**What you have to do**
Reproduce the lines below word for word, omitting the pictures.

[[ Data extract, beginning ]]

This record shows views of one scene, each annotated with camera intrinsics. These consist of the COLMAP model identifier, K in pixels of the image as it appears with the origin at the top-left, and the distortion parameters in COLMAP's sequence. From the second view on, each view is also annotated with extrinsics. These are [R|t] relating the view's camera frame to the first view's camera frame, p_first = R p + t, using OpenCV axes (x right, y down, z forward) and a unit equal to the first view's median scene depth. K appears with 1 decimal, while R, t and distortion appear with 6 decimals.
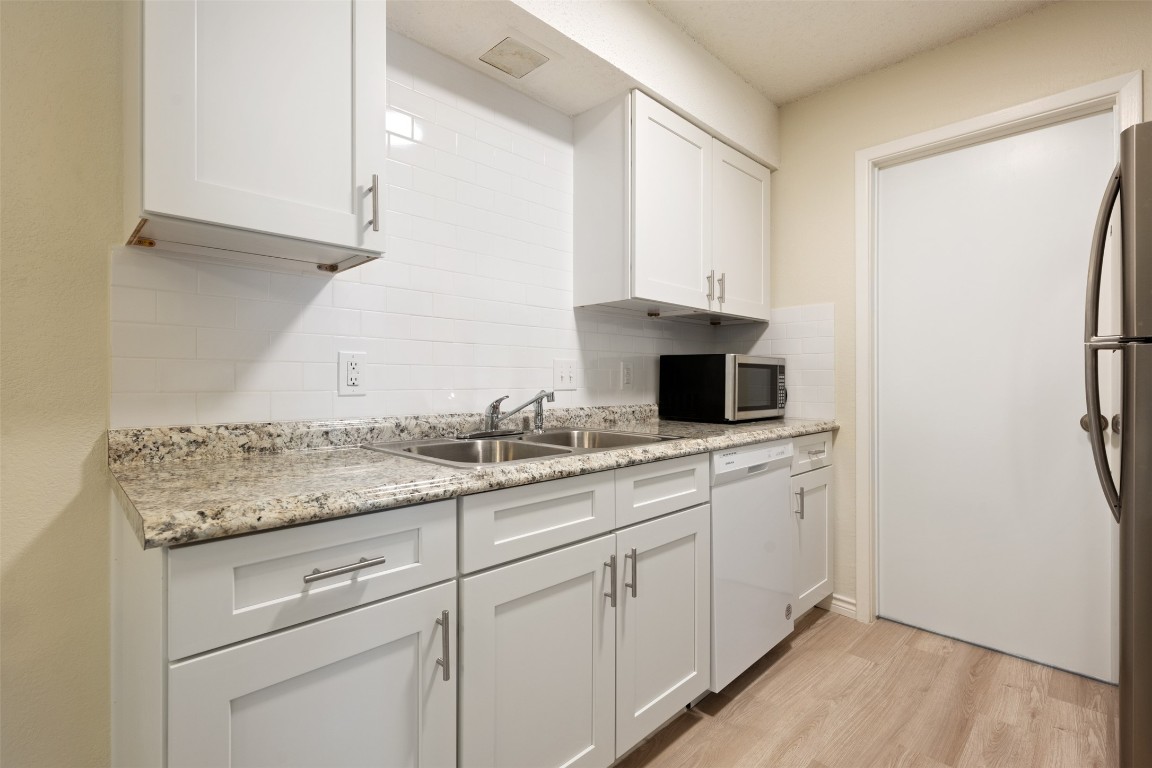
lens RADIAL K [[523.0, 0, 572.7], [0, 523.0, 380.4], [0, 0, 1]] dist [-0.001072, -0.000292]
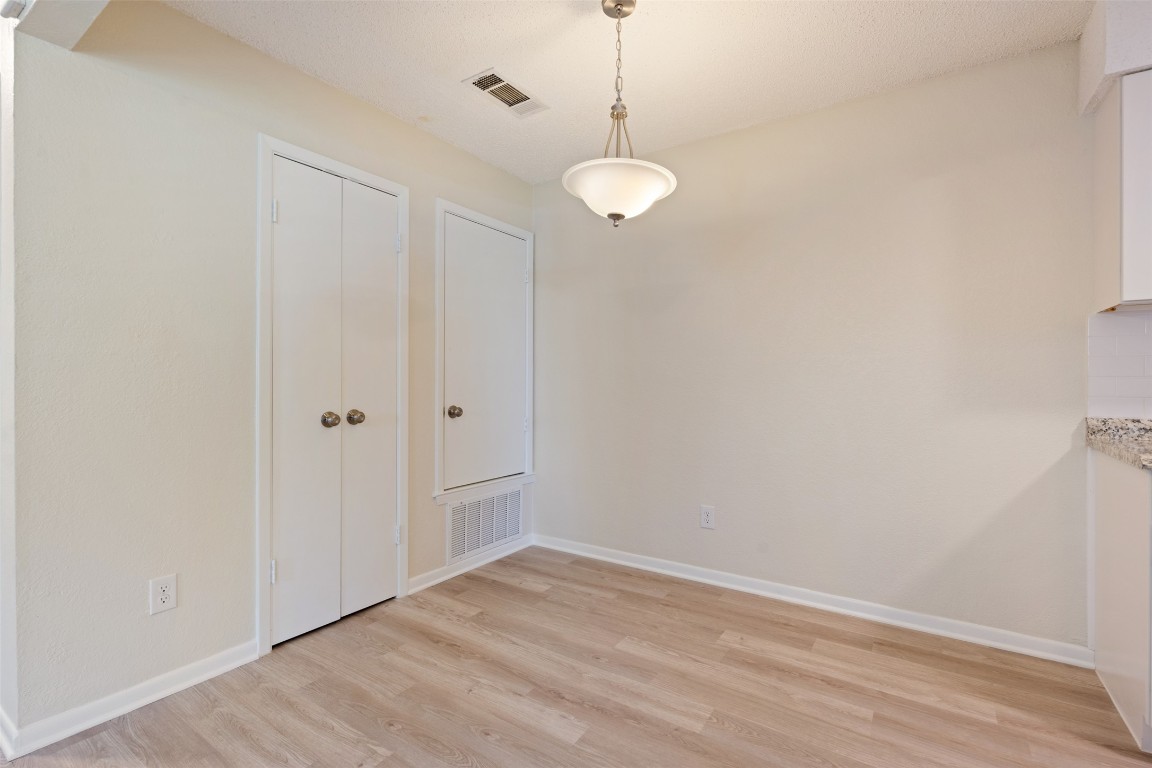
lens RADIAL K [[523.0, 0, 579.3], [0, 523.0, 384.0], [0, 0, 1]] dist [-0.001072, -0.000292]
pose [[0.203704, 0.002248, -0.979030, 0.359515], [0.001277, 0.999996, 0.002562, -0.018467], [0.979032, -0.001772, 0.203701, -0.752251]]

[[ Data extract, end ]]

**Completed exercise**
This record shows views of one scene, each annotated with camera intrinsics. These consist of the COLMAP model identifier, K in pixels of the image as it appears with the origin at the top-left, and the distortion parameters in COLMAP's sequence. From the second view on, each view is also annotated with extrinsics. These are [R|t] relating the view's camera frame to the first view's camera frame, p_first = R p + t, using OpenCV axes (x right, y down, z forward) and a unit equal to the first view's median scene depth. K appears with 1 decimal, while R, t and distortion appear with 6 decimals.
lens RADIAL K [[523.0, 0, 572.7], [0, 523.0, 380.4], [0, 0, 1]] dist [-0.001072, -0.000292]
lens RADIAL K [[523.0, 0, 579.3], [0, 523.0, 384.0], [0, 0, 1]] dist [-0.001072, -0.000292]
pose [[0.203704, 0.002248, -0.979030, 0.359515], [0.001277, 0.999996, 0.002562, -0.018467], [0.979032, -0.001772, 0.203701, -0.752251]]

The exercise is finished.